Asked what was going through her head when her husband was being quizzed in the police station, she said: “I have no idea. I was with my mum and dad.

"Always go back to your mammy and your daddy when things get… I can’t remember everything that was going through my head at that point, it was not the best day of my life, put it that way.”

Asked if she realised it was inevitable she would be questioned as well, Ms Sturgeon said she thought it was “more likely than not” but realised she was not in control of events.

“There’s no point trying to second guess it.”

Asked if she was confident that her husband was innocent, she refused to say, saying she could only speak for herself on such a serious matter.

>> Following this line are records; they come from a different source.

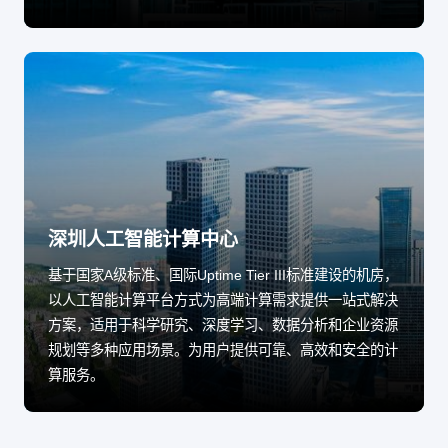
深圳人工智能计算中心
基于国家A级标准、国际Uptime Tier III标准建设的机房，
以人工智能计算平台方式为高端计算需求提供一站式解决
方案，适用于科学研究、深度学习、数据分析和企业资源
规划等多种应用场景。为用户提供可靠、高效和安全的计
算服务。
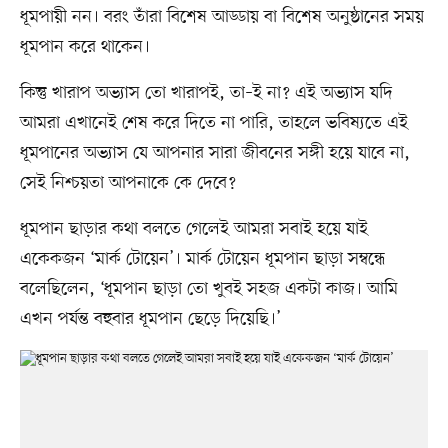
ধূমপায়ী নন। বরং তাঁরা বিশেষ আড্ডায় বা বিশেষ অনুষ্ঠানের সময়
ধূমপান করে থাকেন।
কিন্তু খারাপ অভ্যাস তো খারাপই, তা–ই না? এই অভ্যাস যদি
আমরা এখানেই শেষ করে দিতে না পারি, তাহলে ভবিষ্যতে এই
ধূমপানের অভ্যাস যে আপনার সারা জীবনের সঙ্গী হয়ে যাবে না,
সেই নিশ্চয়তা আপনাকে কে দেবে?
ধূমপান ছাড়ার কথা বলতে গেলেই আমরা সবাই হয়ে যাই
একেকজন ‘মার্ক টোয়েন’। মার্ক টোয়েন ধূমপান ছাড়া সম্বন্ধে
বলেছিলেন, ‘ধূমপান ছাড়া তো খুবই সহজ একটা কাজ। আমি
এখন পর্যন্ত বহুবার ধূমপান ছেড়ে দিয়েছি।’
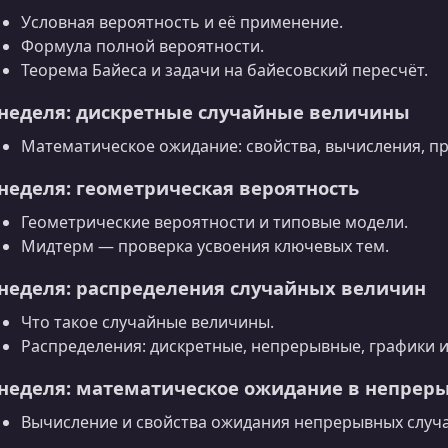
Условная вероятность и её применение.
Формула полной вероятности.
Теорема Байеса и задачи на байесовский пересчёт.
 неделя: дискретные случайные величины
Математическое ожидание: свойства, вычисления, п
 неделя: геометрическая вероятность
Геометрические вероятности и типовые модели.
Мидтерм — проверка усвоения ключевых тем.
 неделя: распределения случайных величин
Что такое случайные величины.
Распределения: дискретные, непрерывные, графики и
 неделя: математическое ожидание в непрер
Вычисление и свойства ожидания непрерывных случ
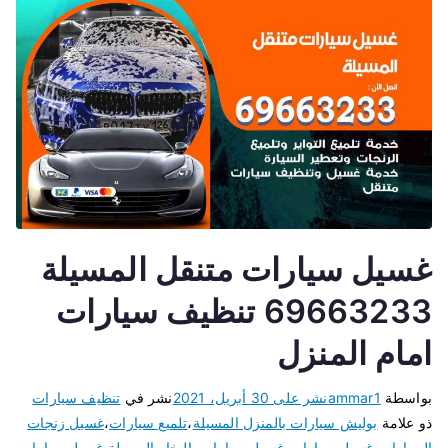
غسيل سيارات متنقل المسيلة
69663233 تنظيف سيارات
امام المنزل
بواسطة
ammar1
نشر على
30 أبريل، 2021
نشر في
تنظيف سيارات
ذو علامة
بوليش سيارات بالمنزل المسيلة
،
تلميع سيارات
،
غسيل زنجات
السيارات
،
غسيل سيارات
،
غسيل سيارات بالبخار المسيلة
،
غسيل سيارات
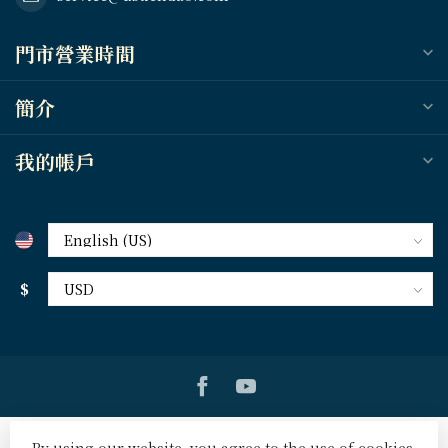
門市營業時間
簡介
我的帳戶
$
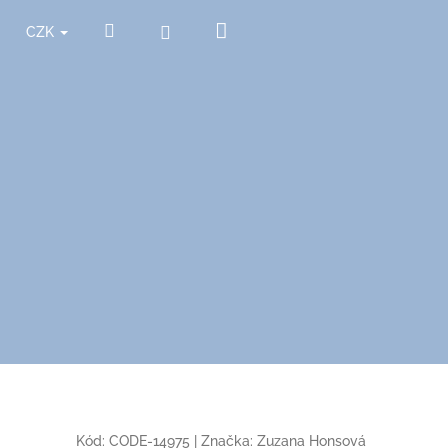
Nákupní
Hledat
Přihlášení
CZK
košík
Kód:
CODE-14975
|
Značka:
Zuzana Honsová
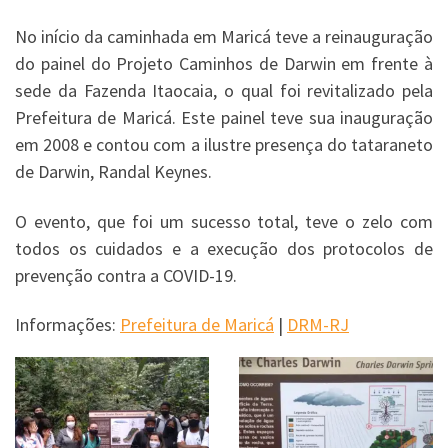
No início da caminhada em Maricá teve a reinauguração
do painel do Projeto Caminhos de Darwin em frente à
sede da Fazenda Itaocaia, o qual foi revitalizado pela
Prefeitura de Maricá. Este painel teve sua inauguração
em 2008 e contou com a ilustre presença do tataraneto
de Darwin, Randal Keynes.
O evento, que foi um sucesso total, teve o zelo com
todos os cuidados e a execução dos protocolos de
prevenção contra a COVID-19.
Informações:
Prefeitura de Maricá
|
DRM-RJ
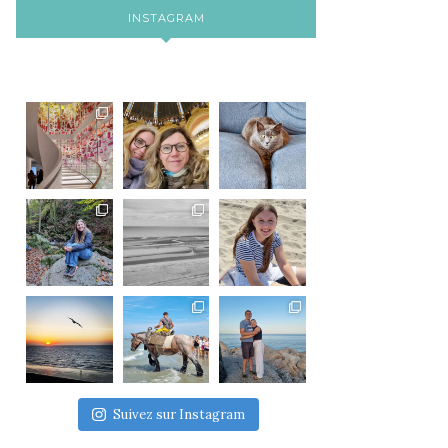
INSTAGRAM
Suivez sur Instagram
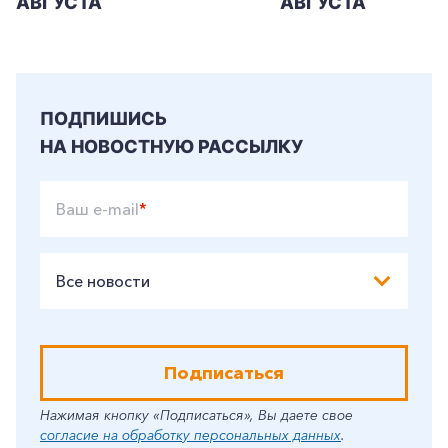
АВГУСТА
АВГУСТА
+7-800-700-24-57
Частным клиентам
Корпоративным клиентам
ПОДПИШИСЬ
Заказать обратный звонок
НА НОВОСТНУЮ РАССЫЛКУ
Ваш e-mail
*
Все новости
Подписаться
Нажимая кнопку «Подписаться», Вы даете свое
согласие на обработку персональных данных
.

Asked if she talked to her husband about it, she said: “Put it this way, I think I’m choosing when I can to talk about happier things.”

Mr Dale asked: “What effect has it had on your marriage?”

Ms Sturgeon replied: “My marriage is not something anybody should worry about.”

Asked when she first knew of the £110,000 motorhome bought by the SNP, Ms Sturgeon said: “These are questions that go to the heart of things that the police are looking at.

“I’m not going to get into it.”

Asked when she last visited her mother-in-law, and so would have seen the vehicle, Ms Sturgeon again chose not to give a straight answer.

She said: “My mother-in-law has just been admitted to a care home. 

“I haven’t visited my mother-in-law as often perhaps as I should have done over the last couple of years because of Covid, my work, her work.

“So, you know, maybe that’s something that doesn’t reflect particularly well on me.”